Pandas HDFStore: append fails when min_itemsize is set to the maximum of the string column

192 views Asked by At

I'm detecting the maximum lengths of all string columns of multiple dataframes, then attempting to build a HDFStore:

import pandas as pd

# Detect max string length for each column across all DataFrames
max_lens = {}
for df_path in paths:
    df = pd.read_pickle(df_path)
    for col in df.columns:
        ser = df[col]
        if ser.dtype == 'object' and isinstance(
            ser.loc[ser.first_valid_index()], str
        ):
            max_lens[col] = max(
                ser.dropna().map(len).max(), max_lens.setdefault(col, 0)
            )
print('Setting min itemsizes:', max_lens)

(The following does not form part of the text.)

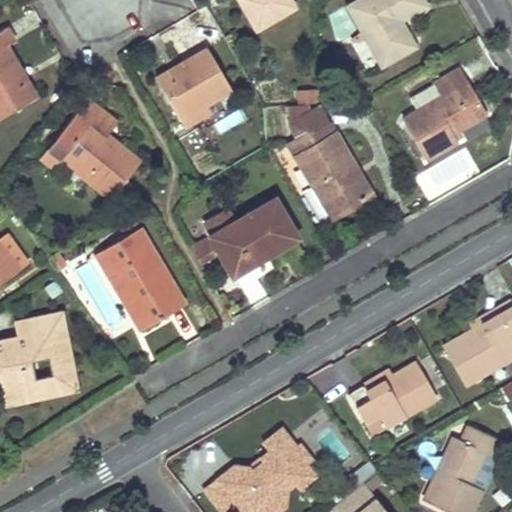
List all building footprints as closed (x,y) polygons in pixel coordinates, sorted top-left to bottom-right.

hdf_path.unlink()  # Delete of file for clean retry
store = pd.HDFStore(hdf_path, complevel=9)
for df_path in paths:
    df = pd.read_pickle(df_path)
    store.append(hdf_key, df, min_itemsize=max_lens, data_columns=True)
store.close()

The detected maximum string lengths are as follows:

     max_lens = {'hashtags': 139,
                 'id': 19,
                 'source': 157,
                 'text': 233,
                 'urls': 2352,
                 'user_mentions_user_ids': 199,
                 'in_reply_to_screen_name': 17,
                 'in_reply_to_status_id': 19,
                 'in_reply_to_user_id': 19,
                 'media': 286,
                 'place': 56,
                 'quoted_status_id': 19,
                 'user_id': 19}

Yet still I'm getting this error:

ValueError: Trying to store a string with len [220] in [hashtags] column but
this column has a limit of [194]!
Consider using min_itemsize to preset the sizes on these columns

Which is weird, because the detected maximum length of hashtags is 139.

1

There are 1 answers

0
tsorn On BEST ANSWER

HDF stores strings in UTF-8, and thus you need to encode the strings as UTF-8 and then find the maximum length.

a_pandas_string_series.str.encode('utf-8').str.len().max()